Harvard English Department Offers a Course on Taylor Swift Is there anyone more worthy of deep study? by Hugh Fitzgerald
https://www.frontpagemag.com/harvard-english-department-offers-a-course-on-taylor-swift/
Harvard’s English Department has just announced a new course, to be taught by Professor Stephanie Burt — né Stephen Burt — on the life and work and miracles of Taylor Swift, a pop country singer well known for her garish and skimpy costumes, her semi-obscene pelvic thrusts this way and that way, and her very public romance (it has already lasted two whole months) with tight end Travis Kelce, complete with air kisses thrown between them at his football games and her concerts, to the delight of tens of thousands present for these premeditated displays of true-blue love. Already, hundreds of Harvard students have signed up, hoping to be selected to take this course. It may be the most oversubscribed course in the history of Harvard’s English Department.
The English Department — or rather, Professor Stephanie L. Burt, who created the course and will be teaching it — describe the course here.
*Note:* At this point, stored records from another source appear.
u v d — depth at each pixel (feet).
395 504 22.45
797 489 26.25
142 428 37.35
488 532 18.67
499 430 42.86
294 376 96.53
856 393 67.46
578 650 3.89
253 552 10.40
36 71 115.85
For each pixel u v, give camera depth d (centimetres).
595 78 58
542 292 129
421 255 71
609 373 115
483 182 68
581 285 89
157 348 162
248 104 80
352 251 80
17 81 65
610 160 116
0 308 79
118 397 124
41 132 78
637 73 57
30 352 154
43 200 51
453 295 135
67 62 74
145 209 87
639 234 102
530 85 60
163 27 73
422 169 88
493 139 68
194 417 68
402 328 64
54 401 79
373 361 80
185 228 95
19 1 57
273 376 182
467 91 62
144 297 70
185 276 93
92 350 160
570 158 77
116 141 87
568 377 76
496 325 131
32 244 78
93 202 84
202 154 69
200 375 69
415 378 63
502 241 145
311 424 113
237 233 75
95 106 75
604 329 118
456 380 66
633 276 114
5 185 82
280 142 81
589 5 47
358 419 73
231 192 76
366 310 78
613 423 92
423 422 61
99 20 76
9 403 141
In 2009, you couldn’t go anywhere without hearing Taylor Swift’s “You Belong with Me” on the radio, in grocery stores, and on TV. Harvard English professor Stephanie L. Burt ’94 still remembers the first time she heard it, describing it as so much “better” and “more compelling” than all the other pop songs that were playing at the time.
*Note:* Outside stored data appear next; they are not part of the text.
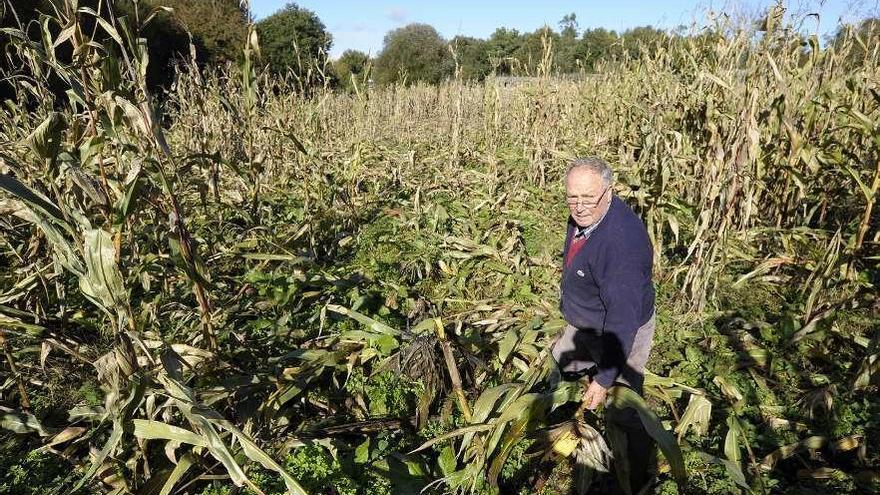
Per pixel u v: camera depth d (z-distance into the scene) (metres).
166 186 2.83
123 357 2.44
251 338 4.04
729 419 2.95
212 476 2.64
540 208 7.26
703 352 4.05
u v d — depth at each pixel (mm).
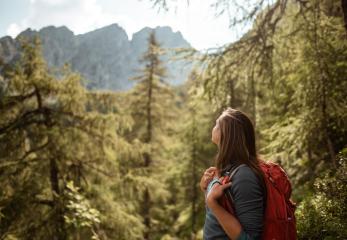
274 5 8719
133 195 14516
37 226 11422
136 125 24891
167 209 27391
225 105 9633
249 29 8930
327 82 7973
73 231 11398
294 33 8922
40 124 12672
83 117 13242
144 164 23734
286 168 9789
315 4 8328
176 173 25875
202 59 9375
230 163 2477
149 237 22641
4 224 11164
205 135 23219
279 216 2248
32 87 12672
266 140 11703
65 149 12500
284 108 10773
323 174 7254
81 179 13078
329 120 8672
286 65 9312
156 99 25234
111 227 12703
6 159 12227
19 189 11797
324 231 4730
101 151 13422
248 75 9539
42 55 12703
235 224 2225
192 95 10125
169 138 25688
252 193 2250
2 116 12414
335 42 8195
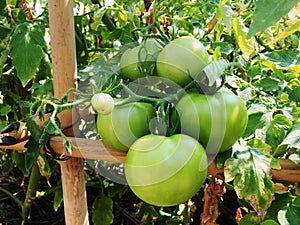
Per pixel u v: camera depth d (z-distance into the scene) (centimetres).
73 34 34
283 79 44
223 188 37
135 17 49
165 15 48
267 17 15
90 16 60
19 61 43
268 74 62
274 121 39
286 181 34
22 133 35
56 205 60
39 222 65
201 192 57
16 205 70
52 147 35
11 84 60
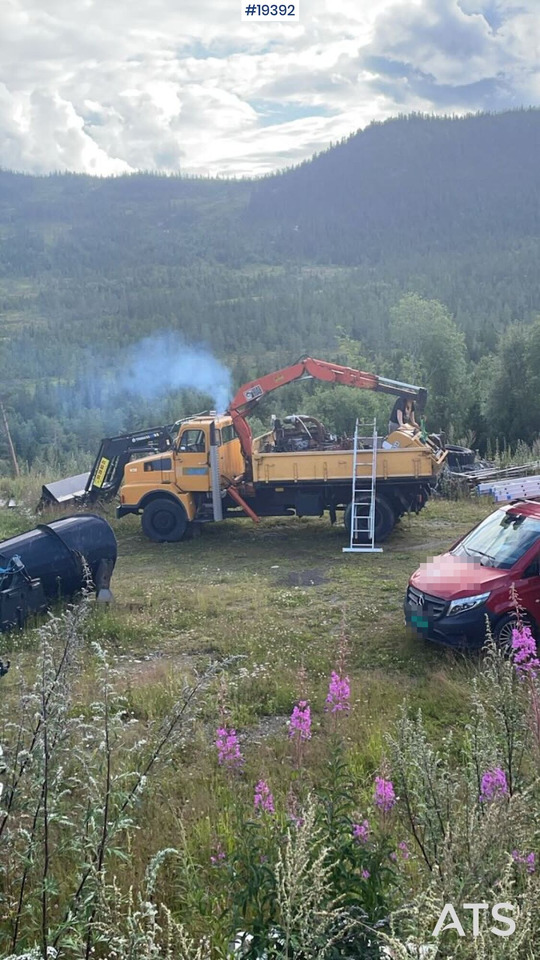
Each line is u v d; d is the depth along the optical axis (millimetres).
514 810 3586
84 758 4430
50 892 3725
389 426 19109
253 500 18250
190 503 18141
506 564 10172
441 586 10070
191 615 12164
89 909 3561
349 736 7488
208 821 5730
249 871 3893
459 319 175375
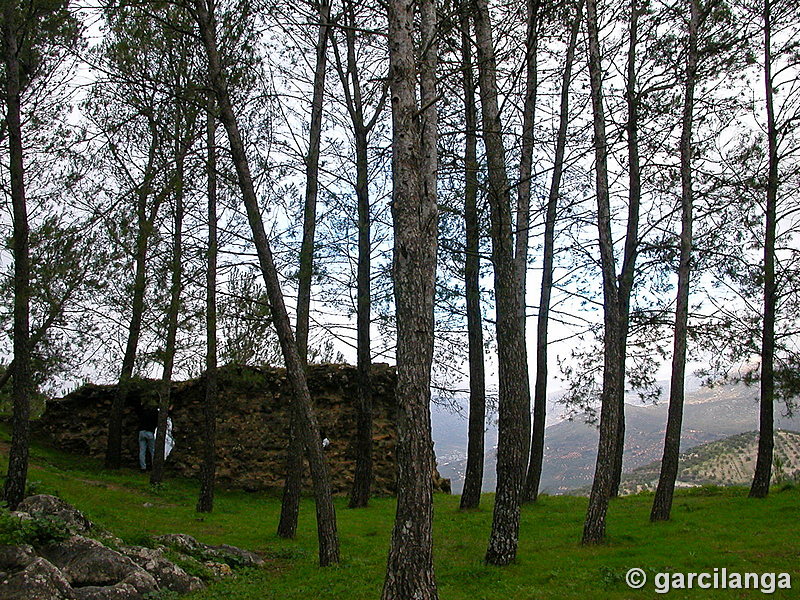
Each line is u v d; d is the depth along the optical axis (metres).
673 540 11.83
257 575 10.41
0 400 17.69
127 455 23.95
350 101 18.48
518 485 10.73
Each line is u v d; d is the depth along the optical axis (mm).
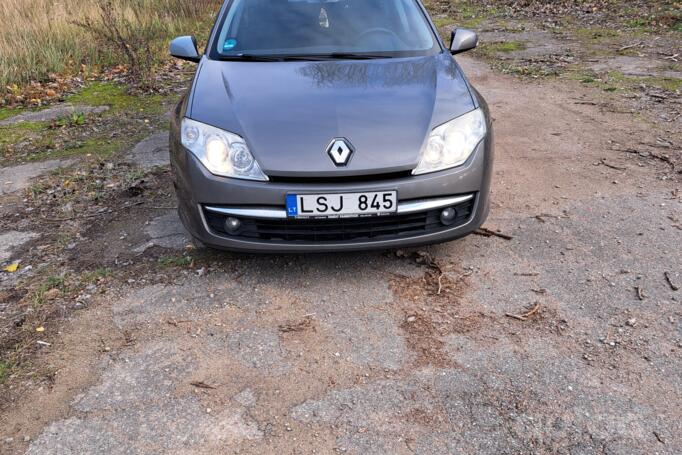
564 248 3211
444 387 2262
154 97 6750
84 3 10484
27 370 2408
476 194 2896
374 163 2662
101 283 3004
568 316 2656
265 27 3676
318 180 2684
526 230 3418
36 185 4324
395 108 2885
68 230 3605
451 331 2586
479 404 2176
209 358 2455
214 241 2869
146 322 2695
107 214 3809
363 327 2629
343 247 2795
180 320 2701
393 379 2311
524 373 2322
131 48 7668
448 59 3473
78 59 8195
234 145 2744
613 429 2049
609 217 3525
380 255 3191
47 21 9297
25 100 6781
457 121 2861
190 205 2871
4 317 2756
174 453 1998
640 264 3031
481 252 3203
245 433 2072
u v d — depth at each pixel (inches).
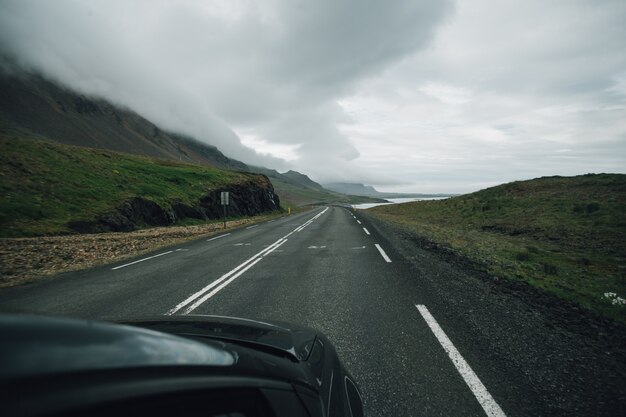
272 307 202.2
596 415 95.3
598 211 729.6
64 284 290.7
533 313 183.3
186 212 1326.3
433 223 989.8
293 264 351.9
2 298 246.5
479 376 116.3
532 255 423.8
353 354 135.2
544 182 1279.5
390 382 113.6
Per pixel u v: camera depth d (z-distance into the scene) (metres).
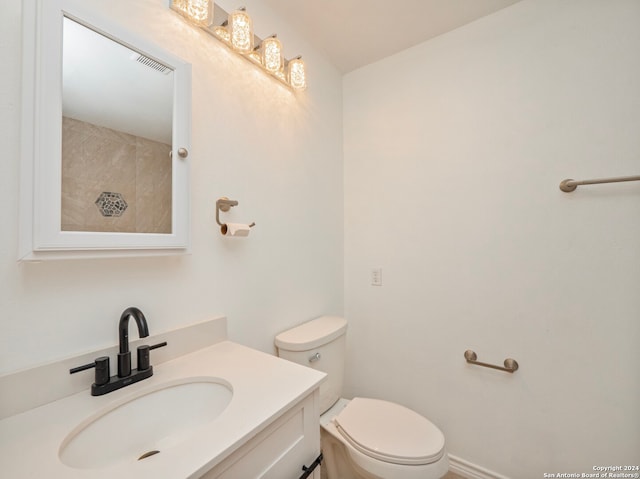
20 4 0.65
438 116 1.54
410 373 1.61
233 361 0.90
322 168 1.66
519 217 1.32
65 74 0.68
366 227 1.78
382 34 1.53
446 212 1.50
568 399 1.21
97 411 0.64
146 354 0.79
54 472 0.47
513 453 1.32
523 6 1.32
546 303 1.26
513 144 1.33
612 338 1.14
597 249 1.17
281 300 1.35
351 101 1.85
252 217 1.21
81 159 0.71
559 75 1.24
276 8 1.34
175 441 0.73
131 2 0.84
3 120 0.62
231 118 1.12
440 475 0.98
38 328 0.66
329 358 1.34
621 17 1.13
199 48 1.01
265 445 0.63
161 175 0.86
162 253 0.84
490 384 1.38
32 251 0.61
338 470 1.25
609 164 1.14
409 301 1.61
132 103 0.80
Fourteen years later, and Burt is still a diehard Swiftie. Her interest in Swift has followed her to the classroom. Next semester, Harvard’s English Department will debut the course “Taylor Swift and Her World,” taught by Burt. In this class, students will earn college credit for their deep dives into Swift’s lyrics, music, and influence, dissecting her catalog and reading a host of authors Burt finds relevant to understanding Swift’s artistry.
This is not to be a course on Taylor Swift alone, though god knows that would be more than enough for those Harvard undergraduates pounding on the doors of Warren House, demanding to be let into Burt’s course. No, it is a course on “Taylor Swift and Her World.” While recognizing the supreme importance of this neo-Renaissance starlette, Professor Burt hopes to examine, through the life and art of Taylor Swift, what it means to be human at a time like this. How can we exist on this giddy globe without the spiritual sustenance provided by our truest guides, who not so long ago were the mom and pop and hip-hop gangsta riffraff who divined and divided and provided our culture with all that was most necessary to survive in a world we never made, but that civilizational torch has passed from all who went before and now has so singularly and so obviously ended up in the gyrating lap of Taylor Swift, who has proven with her songs equal to the task of keeping us all afloat lest we drown in the detritus of this confusing age. Some old fogies may scoff — the kind who want English majors to read Shakespeare and Chaucer and Milton rather than cultural icons of the present — but they have lost that battle. That train has left the station. The drawbridges have been raised. Who, in truth, is more worthy of deep study by the students at Harvard than Taylor Swift, who both embodies and creates the spirit of the age, and has become our surest witness of what is past, and passing, and to come?
A course on Taylor Swift and Her World? Of course. The question is not “why such a course should be given now,” but rather, why such a course has not been given until now, when it has long been obvious that Taylor Swift, this nonpareil sweet singer who now bestrides the world like a colossus in thigh-high boots, and pulls up out of the deepest recesses of our beings an understanding of what it means to be human, or in the case of Taylor Swift herself, superhuman. She is the singular voice we most need to hearken to, and that we ignore at our peril. Where shall we begin her story? And where is she taking us today? And how will Taylor Swift, the philosopher-entertainer we most need in these dark times, lead us through her songs and live performances to the broad sunny uplands that beckon, where civilizational despair turns to hope? Take the course “Taylor Swift and Her World” to find out.
The course instructor, Professor Stephanie Burt, is also a fascinating character, that only the present age could produce. Just a few years ago Stephanie was Professor Stephen Burt, having been male since birth, but then he decided he really should be a she, and so, in 2017, Stephen Burt “transitioned” into being the female Stephanie Burt. Since 2007, first he, and then she, have worked at Harvard University, where he, and then she, became a tenured professor in 2010. In 2023, she, formerly he, was named the Donald P. and Katherine B. Loker Professor of English.
You can view Stephanie Burt reciting one of her poems — “Gymnastic Stephanie” — right here.
I did not think it could come to this. I see that I was wrong.